ÖĞRETMENLER…
Tam da yeni eğitim-öğretim yılının başlangıcına denk geldi nobelli fizikçi Richard Feynman’ın bir başka olağanüstü özdeyişine denk gelişim. Şöyle diyor Feynman: “Öğrencilerin mükemmel bir öğretmene ihtiyacı yoktur. Öğrencilerin ihtiyaç duyduğu şey onlarda öğrenme sürecine ilişkin bir aşk yaratıp her gün okula gitme heyecanını canlı tutacak mutlu bir öğretmendir.”

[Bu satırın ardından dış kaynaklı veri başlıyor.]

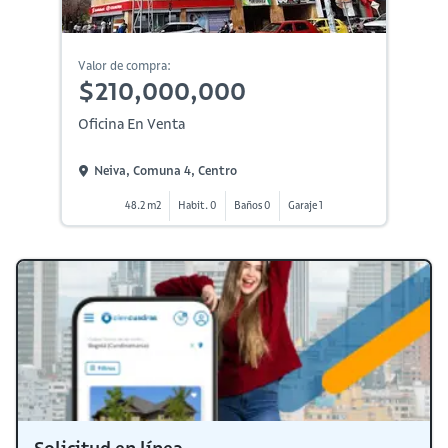
Valor de compra:
$210,000,000
Oficina En Venta
Neiva, Comuna 4, Centro
48.2 m2
Habit. 0
Baños 0
Garaje 1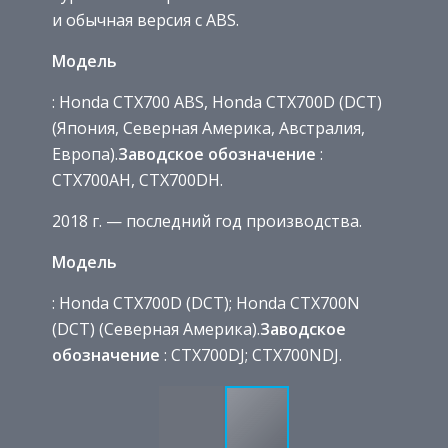
и обычная версия с ABS.
Модель
: Honda CTX700 ABS, Honda CTX700D (DCT)
(Япония, Северная Америка, Австралия,
Европа).
Заводское обозначение
:
CTX700AH, CTX700DH.
2018 г. — последний год производства.
Модель
: Honda CTX700D (DCT); Honda CTX700N
(DCT) (Северная Америка).
Заводское
обозначение
: CTX700DJ; CTX700NDJ.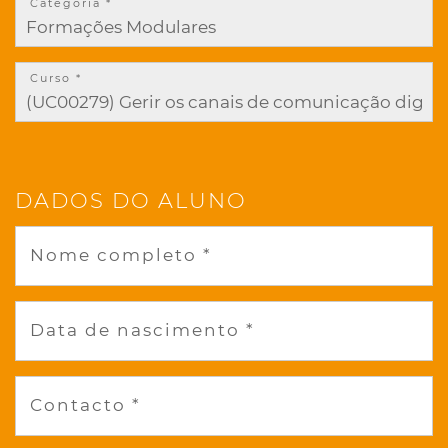
Categoria *
Curso *
DADOS DO ALUNO
Nome completo *
Data de nascimento *
Contacto *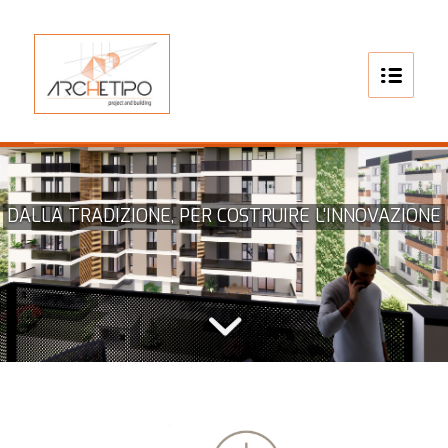
DALLA TRADIZIONE, PER COSTRUIRE L'INNOVAZIONE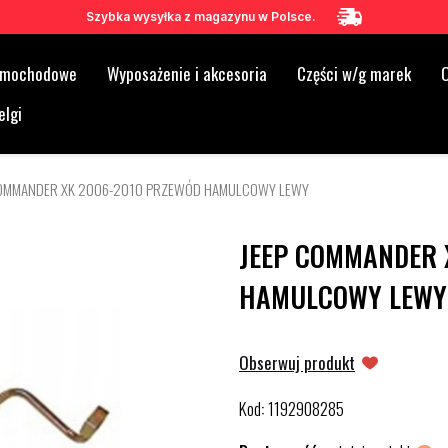
Szybka wysyłka z magazynu w Polsce.
samochodowe
Wyposażenie i akcesoria
Części w/g marek
O
elgi
COMMANDER XK 2006-2010 PRZEWÓD HAMULCOWY LEWY
JEEP COMMANDER 
HAMULCOWY LEWY
Obserwuj produkt
Kod
1192908285
: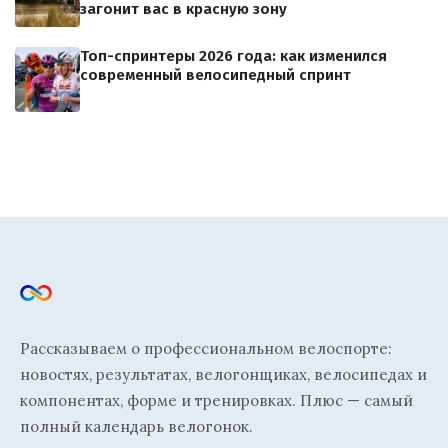
загонит вас в красную зону
Топ-спринтеры 2026 года: как изменился
современный велосипедный спринт
Рассказываем о профессиональном велоспорте:
новостях, результатах, велогонщиках, велосипедах и
компонентах, форме и тренировках. Плюс — самый
полный календарь велогонок.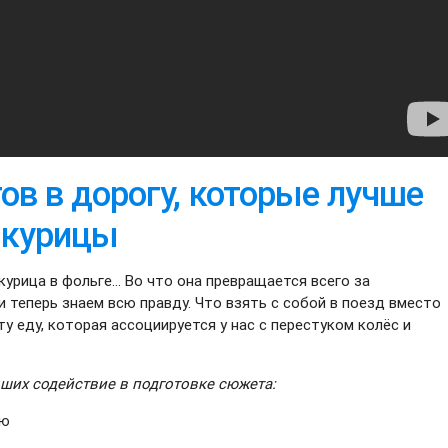
ов в дорогу, которые лучше
 курицы
урица в фольге... Во что она превращается всего за
 теперь знаем всю правду. Что взять с собой в поезд вместо
у еду, которая ассоциируется у нас с перестуком колёс и
ших содействие в подготовке сюжета:
ию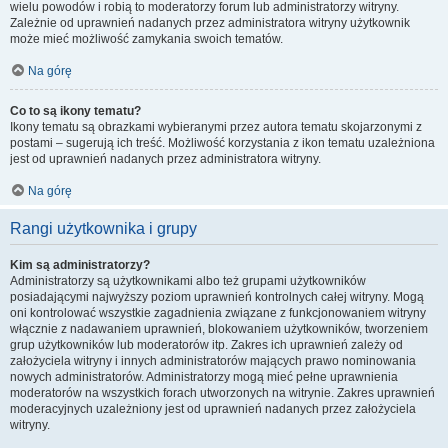
wielu powodów i robią to moderatorzy forum lub administratorzy witryny.
Zależnie od uprawnień nadanych przez administratora witryny użytkownik
może mieć możliwość zamykania swoich tematów.
Na górę
Co to są ikony tematu?
Ikony tematu są obrazkami wybieranymi przez autora tematu skojarzonymi z
postami – sugerują ich treść. Możliwość korzystania z ikon tematu uzależniona
jest od uprawnień nadanych przez administratora witryny.
Na górę
Rangi użytkownika i grupy
Kim są administratorzy?
Administratorzy są użytkownikami albo też grupami użytkowników
posiadającymi najwyższy poziom uprawnień kontrolnych całej witryny. Mogą
oni kontrolować wszystkie zagadnienia związane z funkcjonowaniem witryny
włącznie z nadawaniem uprawnień, blokowaniem użytkowników, tworzeniem
grup użytkowników lub moderatorów itp. Zakres ich uprawnień zależy od
założyciela witryny i innych administratorów mających prawo nominowania
nowych administratorów. Administratorzy mogą mieć pełne uprawnienia
moderatorów na wszystkich forach utworzonych na witrynie. Zakres uprawnień
moderacyjnych uzależniony jest od uprawnień nadanych przez założyciela
witryny.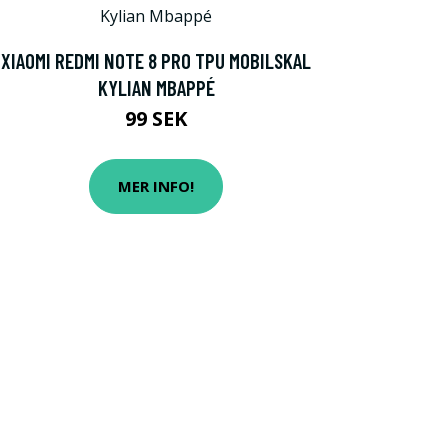
XIAOMI REDMI NOTE 8 PRO TPU MOBILSKAL
KYLIAN MBAPPÉ
99 SEK
MER INFO!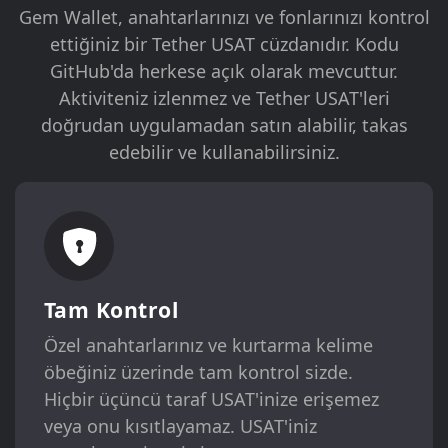
Gem Wallet, anahtarlarınızı ve fonlarınızı kontrol
ettiğiniz bir Tether USAT cüzdanıdır. Kodu
GitHub'da herkese açık olarak mevcuttur.
Aktiviteniz izlenmez ve Tether USAT'leri
doğrudan uygulamadan satın alabilir, takas
edebilir ve kullanabilirsiniz.
Tam Kontrol
Özel anahtarlarınız ve kurtarma kelime
öbeğiniz üzerinde tam kontrol sizde.
Hiçbir üçüncü taraf USAT'inize erişemez
veya onu kısıtlayamaz. USAT'iniz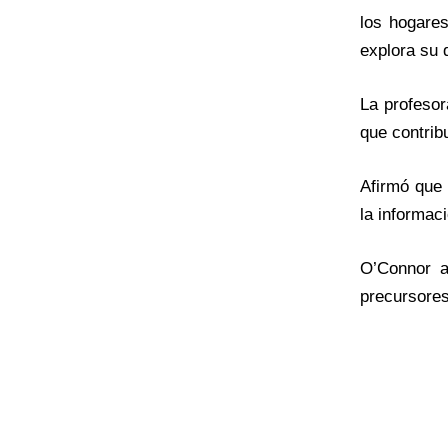
los hogare
explora su 
La profesor
que contribu
Afirmó que 
la informac
O’Connor a
precursores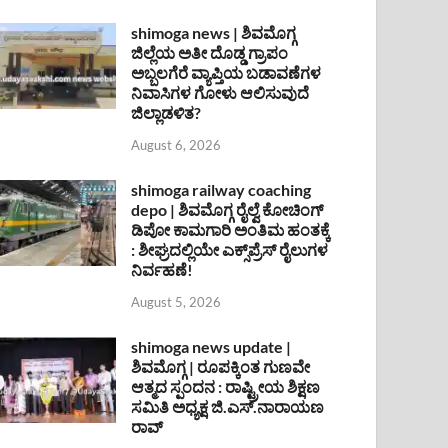
shimoga news | ಶಿವಮೊಗ್ಗ
ಜಿಲ್ಲೆಯ ಅತೀ ದೊಡ್ಡ ಗ್ರಾಪಂ
ಅಬ್ಬಲಗೆರೆ ವ್ಯಾಪ್ತಿಯ ಬಡಾವಣೆಗಳ
ನಿವಾಸಿಗಳ ಗೋಳು ಆಲಿಸುವುದೆ
ಜಿಲ್ಲಾಡಳಿತ?
August 6, 2026
shimoga railway coaching
depo | ಶಿವಮೊಗ್ಗ ರೈಲ್ವೆ ಕೋಚಿಂಗ್
ಡಿಪೋ ಕಾಮಗಾರಿ ಅಂತಿಮ ಹಂತಕ್ಕೆ
: ಶೀಘ್ರದಲ್ಲಿಯೇ ಎಕ್ಸ್‌ಪ್ರೆಸ್ ರೈಲುಗಳ
ನಿರ್ವಹಣೆ!
August 5, 2026
shimoga news update |
ಶಿವಮೊಗ್ಗ | ರೂಪಕ್ಕಿಂತ ಗುಣವೇ
ಆತ್ಮದ ಸ್ಪಂದನ : ರಾಷ್ಟ್ರೀಯ ಶಿಕ್ಷಣ
ಸಮಿತಿ ಅಧ್ಯಕ್ಷ ಜಿ.ಎಸ್.ನಾರಾಯಣ
ರಾವ್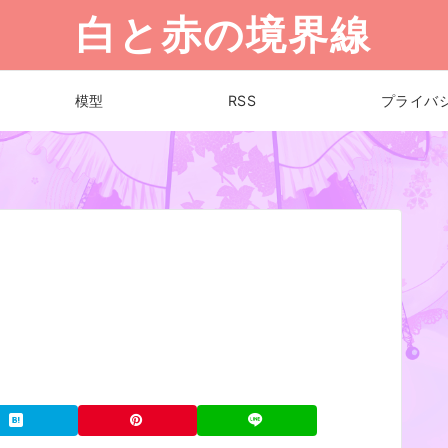
白と赤の境界線
模型
RSS
プライバ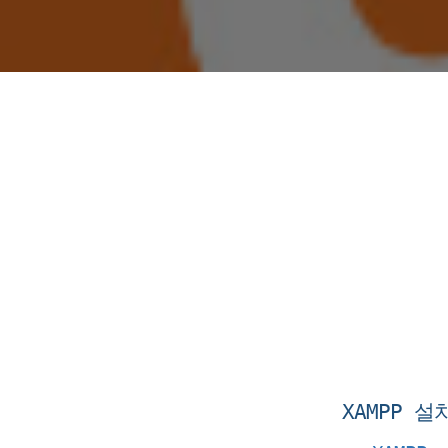
XAMPP
설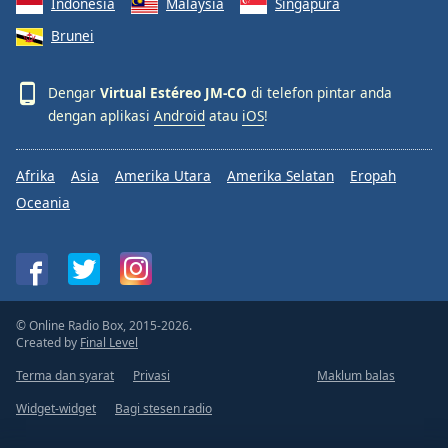
Indonesia
Malaysia
Singapura
Font
Brunei
Family
Dengar
Virtual Estéreo JM-CO
di telefon pintar anda
Reset
dengan aplikasi
Android
atau
iOS
!
Done
Close
Modal
Afrika
Asia
Amerika Utara
Amerika Selatan
Eropah
Dialog
End
Oceania
of
dialog
window.
© Online Radio Box, 2015-2026.
Created by
Final Level
Terma dan syarat
Privasi
Maklum balas
Widget-widget
Bagi stesen radio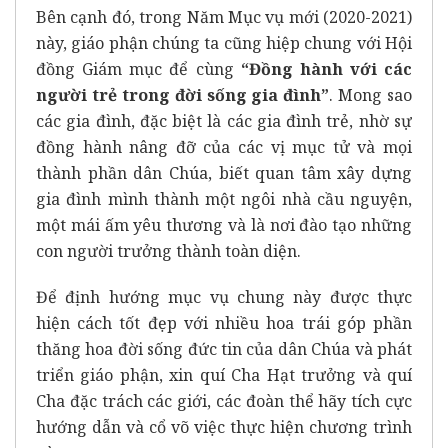
Bên cạnh đó, trong Năm Mục vụ mới (2020-2021)
này, giáo phận chúng ta cũng hiệp chung với Hội
đồng Giám mục để cùng
“Đồng hành với các
người trẻ trong đời sống gia đình”
. Mong sao
các gia đình, đặc biệt là các gia đình trẻ, nhờ sự
đồng hành nâng đỡ của các vị mục tử và mọi
thành phần dân Chúa, biết quan tâm xây dựng
gia đình mình thành một ngôi nhà cầu nguyện,
một mái ấm yêu thương và là nơi đào tạo những
con người trưởng thành toàn diện.
Để định hướng mục vụ chung này được thực
hiện cách tốt đẹp với nhiều hoa trái góp phần
thăng hoa đời sống đức tin của dân Chúa và phát
triển giáo phận, xin quí Cha Hạt trưởng và quí
Cha đặc trách các giới, các đoàn thể hãy tích cực
hướng dẫn và cổ võ việc thực hiện chương trình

Ne muhteşem bir tanımlama değil mi? Bugünün, merkezine sadece çocuğu alan, bütün velilerin çocuklarında birer Bill Gates, Jeff Bezos, Steve Jobs gördüğü ve her durumda öğrencinin (belki de yeni haliyle müşterinin) haklı görüldüğü bir sistemin ötelediği canım öğretmenlerimizin mutluluğunu ne kadar da çok arka plana itiyoruz. Halbuki bir düşünün, sizlerin de derslerine girmek için can attığınız, o gün okula giderken gerçekten heyecanlandığınız öğretmenleriniz olmadı mı; hayatınıza dokunan, öğrenme macerasının dehlizlerinde sizlere ışık tutan. Ezberci olmayalım diye Avogadro sayısını ezberlememizi yasaklayan ve sınavlarda tüm formülleri tahtaya yazan kimya öğretmenimiz Mustafa Hoca, fizik-gerçek yaşam ilişkisini gösteren Ünal Hoca, tiyatroyu, edebiyatı ama illaki Tanpınar’ı sevmemizi sağlayan Erol ve Eran hocalar gibi öğretmenleriniz olmadı mı sizin de?
Eşimle kızıma okul seçerken en öncelikli sorumuz okulların öğretmenlerine ne kadar değer verdiği oldu çünkü biliyoruz ki ancak mutlu, değer gören, mesleki gelişimi için yardımcı olunan öğretmenler bizim yavrularımızı mutlu edebilir.
Sevgili öğretmenlerimiz; iyi ki varsınız, sizlerin de yeni eğitim-öğretim yılınız kutlu olsun. Bu devlet ve millet elbette ancak sizlere gereken değeri verdiği zaman yücelecektir.